**EXERCISE OBJECTIVE**
Repeat word for word the lines from the top of the records through the line containing "re before marching toward the prime", and skip the pictures.

**SOURCE MATERIAL**
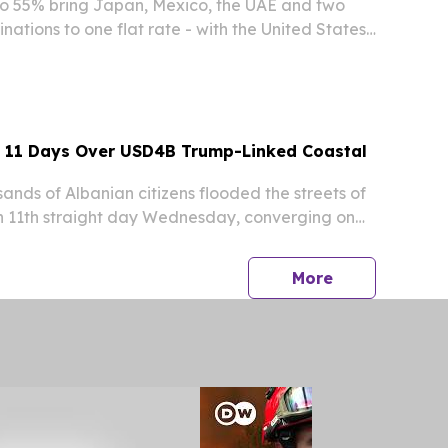
 to 55% bring Japan, Mexico, the UAE and two
ations to one flat rate - with the United States
r still at €1.49. NEWARK, DE, UNITED STATES,
INPresswire.com⁩/ -- Esimy, a travel eSIM...
y 11 Days Over USD4B Trump-Linked Coastal
ds of Albanian citizens flooded the streets of
an 11th straight day Wednesday, converging on
re before marching toward the prime
ces in a mounting challenge to the government
press release
More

**ANSWER**
 to 55% bring Japan, Mexico, the UAE and two
ations to one flat rate - with the United States
r still at €1.49. NEWARK, DE, UNITED STATES,
INPresswire.com⁩/ -- Esimy, a travel eSIM...
y 11 Days Over USD4B Trump-Linked Coastal
ds of Albanian citizens flooded the streets of
an 11th straight day Wednesday, converging on
re before marching toward the prime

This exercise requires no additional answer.